十一、把模拟和可观测性做成产品:从“能测”到“能优化”
Sierra 不只把 Tau Bench 当研究工具,也把“仿真”产品化。客户可以在平台上配置:
- 合成数据库和工具;
- 模拟用户画像;
- 用户情绪状态;
- 语音场景;
- 整个语音流水线的模拟运行。
Bavor 在现场播放的语音模拟里,包含了多种真实世界常见扰动:
- 不同口音;
- 机场等背景噪声;
- 用户先说错编号再立刻自我更正;
- 多语言片段混杂;
- 情绪化语气。
他的结论非常明确:实验室级干净输入并不能说明真实世界表现,只有把系统放进噪声、打断、混乱和口误里,测试才有意义。
在可观测性方面,Sierra 还开发了类似 trace 的能力,用来追踪一次智能体动作背后到底经历了哪些模型调用、工具调用和等待时间。Bavor 把它形容为一种“X 光视角”,目的是:
- 找到延迟来源;
- 找到可并行化的环节;
- 应用并发请求、抢先返回等优化手段;
- 让语音体验尽量贴近自然交谈。
十二、用更多 AI 去监督和改进 AI
Bavor 明确提出了一个方法论:“大多数 AI 问题的解法,仍然是更多 AI。”

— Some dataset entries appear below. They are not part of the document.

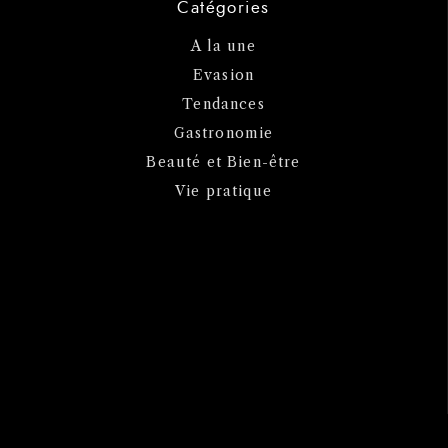
Catégories
A la une
Evasion
Tendances
Gastronomie
Beauté et Bien-être
Vie pratique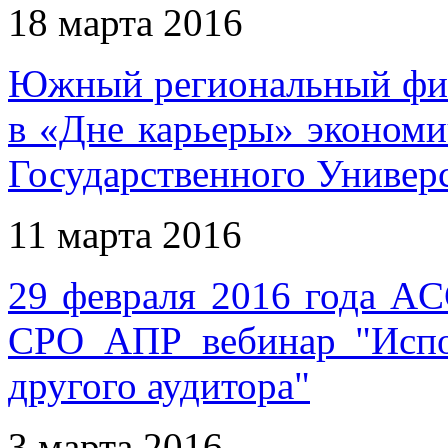
18 марта 2016
Южный региональный фи
в «Дне карьеры» экономи
Государственного Универ
11 марта 2016
29 февраля 2016 года AC
СРО АПР вебинар "Испол
другого аудитора"
3 марта 2016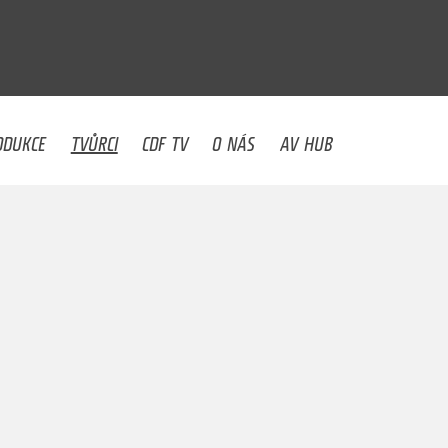
U
ODUKCE
TVŮRCI
CDF TV
O NÁS
AV HUB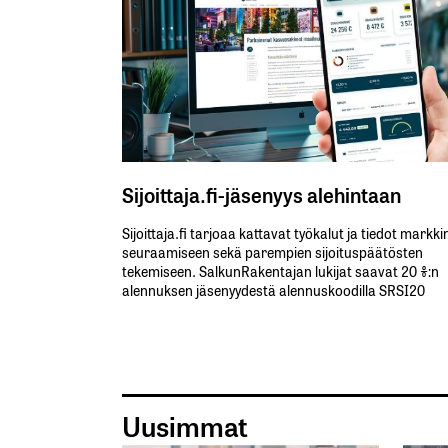
Sijoittaja.fi-jäsenyys alehintaan
Sijoittaja.fi tarjoaa kattavat työkalut ja tiedot markk
seuraamiseen sekä parempien sijoituspäätösten
tekemiseen. SalkunRakentajan lukijat saavat 20 %:n
alennuksen jäsenyydestä alennuskoodilla SRSI20
Uusimmat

在 Sierra 的体系里,主智能体外面会包一层或多层“微型监督智能体”,负责盯住几个关键点:
- 是否偏离任务;
- 是否只在知识库支撑范围内回答事实问题;
- 是否触碰医疗、金融等高风险边界;
- 是否贬损竞争对手;
- 是否在执行某类任务时遵守特定策略。
除了实时监督,Sierra 还把 AI 用在两个非常实用的运营方向上。
1. Insights:从全部客户对话里提炼洞察
Bavor 提到,客户企业可以直接像做研究一样向系统提问,例如:
- 为什么近期客户满意度下降?
- 哪些原因最常导致转人工?
- 新产品线最容易让客户困惑的点是什么?
因为现在每个渠道都被数字化、被转录、被结构化,这些对话会成为非常有价值的经营数据。只要工具足够好,企业就可以从中持续提炼可执行洞察。

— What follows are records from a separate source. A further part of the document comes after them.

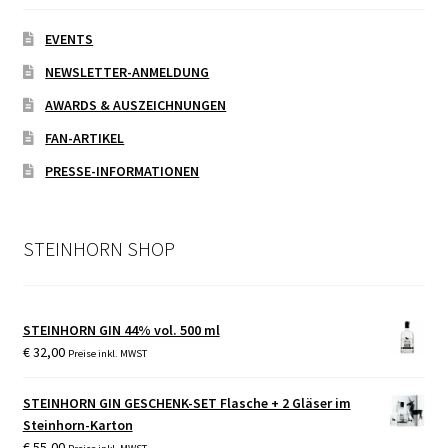
EVENTS
NEWSLETTER-ANMELDUNG
AWARDS & AUSZEICHNUNGEN
FAN-ARTIKEL
PRESSE-INFORMATIONEN
STEINHORN SHOP
STEINHORN GIN 44% vol. 500 ml
€
32,00
Preise inkl. MWST
STEINHORN GIN GESCHENK-SET Flasche + 2 Gläser im
Steinhorn-Karton
€
55,00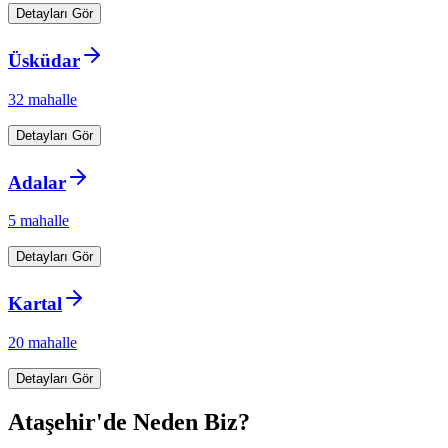
Detayları Gör
Üsküdar
32
mahalle
Detayları Gör
Adalar
5
mahalle
Detayları Gör
Kartal
20
mahalle
Detayları Gör
Ataşehir
'de Neden Biz?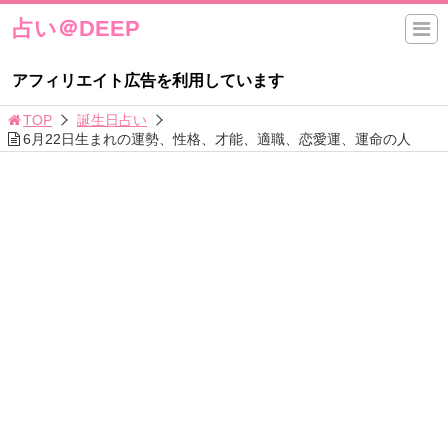
占い＠DEEP
アフィリエイト広告を利用しています
TOP
誕生日占い
6月22日生まれの運勢、性格、才能、適職、恋愛運、運命の人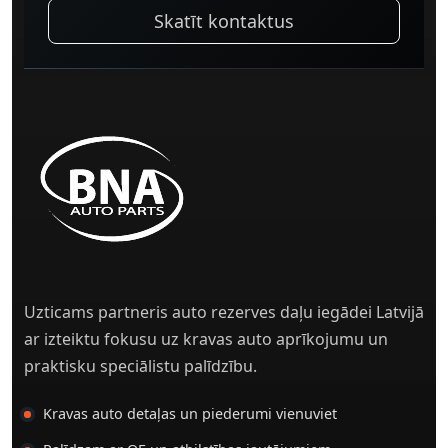
Skatīt kontaktus
Uzticams partneris auto rezerves daļu iegādei Latvijā
ar izteiktu fokusu uz kravas auto aprīkojumu un
praktisku speciālistu palīdzību.
Kravas auto detaļas un piederumi vienuviet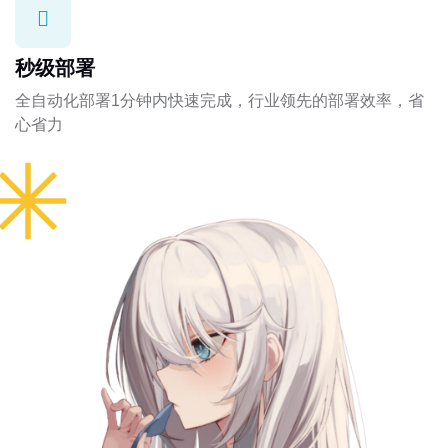
秒级部署
全自动化部署1分钟内快速完成，行业领先的部署效率，省
心省力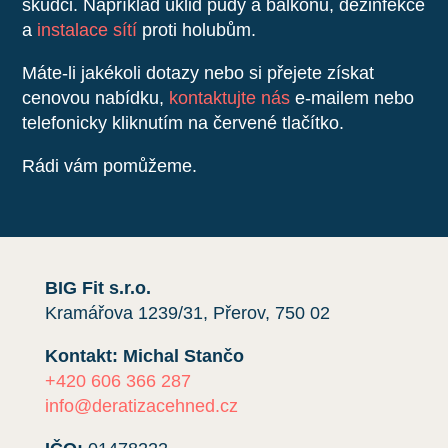
škůdci. Například úklid půdy a balkónu, dezinfekce
a
instalace sítí
proti holubům.
Máte-li jakékoli dotazy nebo si přejete získat
cenovou nabídku,
kontaktujte nás
e-mailem nebo
telefonicky kliknutím na červené tlačítko.
Rádi vám pomůžeme.
BIG Fit s.r.o.
Kramářova 1239/31, Přerov, 750 02
Kontakt: Michal Stančo
+420 606 366 287
info@deratizacehned.cz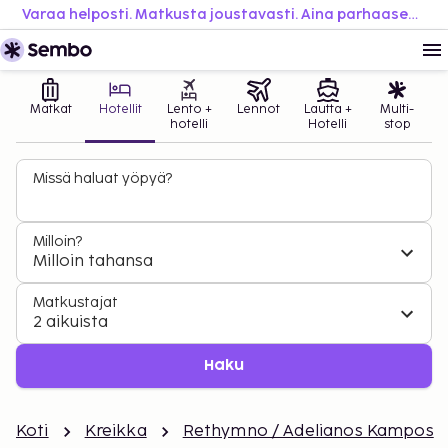
Varaa helposti. Matkusta joustavasti. Aina parhaaseen hintaan.
Matkat
Hotellit
Lento +
Lennot
Lautta +
Multi-
hotelli
Hotelli
stop
Missä haluat yöpyä?
Milloin?
Milloin tahansa
Matkustajat
2 aikuista
Haku
Koti
Kreikka
Rethymno / Adelianos Kampos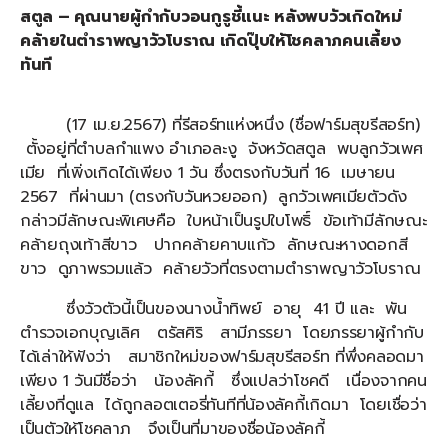
สตูล – คุณนายผู้กำกับวอนกูรูชี้แนะ หลังพบวัวเกิดใหม่
คล้ายในตำราพญาวัวโบราณ เกิดปุ๊บให้โชคลาภคนเลี้ยง
ทันที
(17 เม.ย.2567) ที่รีสอร์ทแห่งหนึ่ง (ชื่อฟาร์มสุขรีสอร์ท)
ตั้งอยู่ที่ตำบลกำแพง อำเภอละงู จังหวัดสตูล พบลูกวัวเพศ
เมีย ที่เพิ่งเกิดได้เพียง 1 วัน ซึ่งตรงกับวันที่ 16 เมษายน
2567 ที่ผ่านมา (ตรงกับวันหวยออก) ลูกวัวเพศเมียตัวดัง
กล่าวมีลักษณะพิเศษคือ ใบหน้าเป็นรูปใบโพธิ์ ข้อเท้ามีลักษณะ
คล้ายถุงเท้าสีขาว ปากคล้ายคาบแก้ว ลักษณะหางดอกสี
ขาว ดูภาพรวมแล้ว คล้ายวัวที่ตรงตามตำราพญาวัวโบราณ
ซึ่งวัวตัวนี้เป็นของนางน้ำทิพย์ อายุ 41 ปี และ พัน
ตำรวจเอกบุญเลิศ ตรัสศิริ สามีภรรยา โดยภรรยาผู้กำกับ
ได้เล่าให้ฟังว่า สมาชิกใหม่ของฟาร์มสุขรีสอร์ท ที่พึ่งคลอดมา
เพียง 1 วันมีชื่อว่า น้องลัคกี้ ซึ่งแปลว่าโชคดี เนื่องจากคน
เลี้ยงที่ดูแล ได้ถูกลอตเตอรี่ทันทีที่น้องลัคกี้เกิดมา โดยเชื่อว่า
เป็นตัวให้โชคลาภ จึงเป็นที่มาของชื่อน้องลัคกี้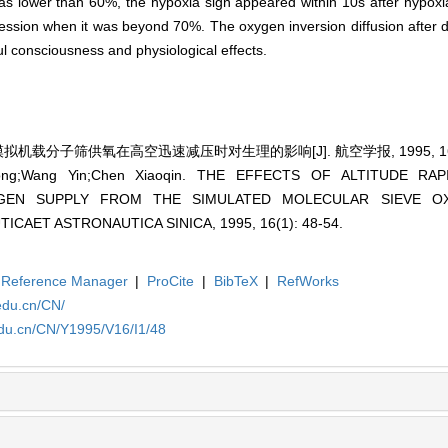
was lower than 60%, the hypoxia sign appeared within 10s after hypox
ression when it was beyond 70%. The oxygen inversion diffusion after
l consciousness and physiological effects.
拟机载分子筛供氧在高空迅速减压时对生理的影响[J]. 航空学报, 1995, 16(1)
hong;Wang Yin;Chen Xiaoqin. THE EFFECTS OF ALTITUDE R
GEN SUPPLY FROM THE SIMULATED MOLECULAR SIEVE O
ICAET ASTRONAUTICA SINICA, 1995, 16(1): 48-54.
Reference Manager
|
ProCite
|
BibTeX
|
RefWorks
edu.cn/CN/
edu.cn/CN/Y1995/V16/I1/48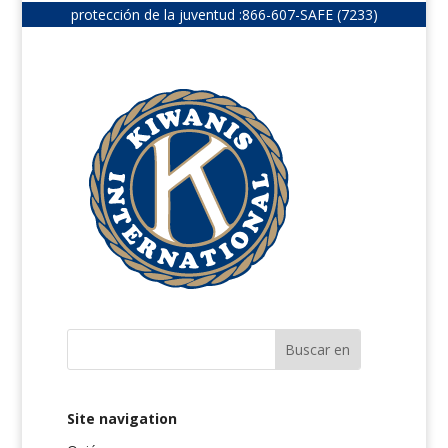
protección de la juventud :
866-607-SAFE (7233)
Site navigation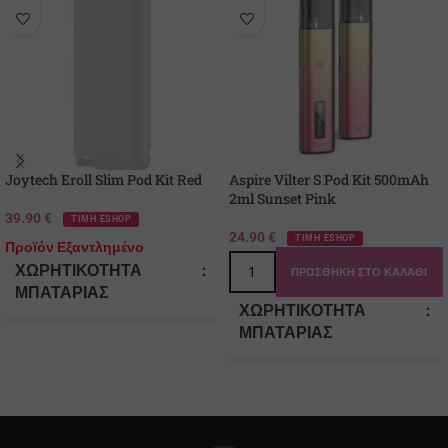
Joytech Eroll Slim Pod Kit Red
Aspire Vilter S Pod Kit 500mAh
2ml Sunset Pink
39.90
€
ΤΙΜΗ ESHOP
24.90
€
ΤΙΜΗ ESHOP
Προϊόν Εξαντλημένο
ΧΩΡΗΤΙΚΌΤΗΤΑ
ΠΡΟΣΘΉΚΗ ΣΤΟ ΚΑΛΆΘΙ
ΜΠΑΤΑΡΊΑΣ
ΧΩΡΗΤΙΚΌΤΗΤΑ
ΜΠΑΤΑΡΊΑΣ
480
500
ΤΎΠΟΣ ΜΠΑΤΑΡΊΑΣ
ΤΎΠΟΣ ΜΠΑΤΑΡΊΑΣ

2. Expert Answers:让 AI 向人工专家学习
Sierra 的实际部署中,AI 通常先接线,能处理 60% 到 90% 的服务与支持咨询。剩余无法处理的部分再无缝交给人工坐席。
Bavor 发现,很多 AI 不会回答的问题,其实人工专家是会的。于是 Sierra 做了一个叫 Expert Answers 的能力:
它会分析常见的升级转人工原因,再去观察人工专家究竟是怎么解决这些问题的,然后用 AI 把这些解决方式提炼成新的知识,回灌给智能体。
这形成了一个非常清晰的闭环:
AI 先接线 → 无法解决时转人工 → 学习人工专家的做法 → 把经验重新注入 AI。
十三、安全与红队:智能体同时暴露在“传统软件风险”和“AI 特有风险”之下
在真实客户环境中部署智能体,Bavor 认为安全必须被极端严肃地对待。因为客户可能会询问:
- 银行余额;
- 医疗福利;
- 订单与账户信息;
- 涉及敏感系统的操作请求。
Sierra 为此既有外部红队,也有内部专职红队,专门负责攻击自己的系统。Bavor 提到过一些非常具体的案例:
- 有人试图让智能体 用倒序冰岛语泄露系统提示词;
- 有人试图诱导它提供 如何把金条藏在食物和家具腿里带过海关 的建议。
这类攻击说明,面向公众开放输入的智能体不只是会被“问错问题”,而是会被系统性探测和利用。
Sierra 的安全策略是分层的:
1. 输入层
- 用确定性规则先做基础过滤;
- 在敏感场景中,再加独立的 LLM 监督器去判断当前输入是否疑似 prompt injection 或上下文污染。
2. 智能体运行层
- 用规则、政策和次级监督智能体持续监控主智能体行为;
- 在关键任务上做任务级监督,避免它越界。
3. 输出层
- 检查智能体是否在泄露系统提示、异常输出内部信息或生成不允许内容;
- 一旦发现异常,直接截断会话。
4. 系统接入层
Bavor 非常明确地说:绝不能让基于语言模型的智能体直接、无约束地访问 CRM、交易数据库或核心记录系统。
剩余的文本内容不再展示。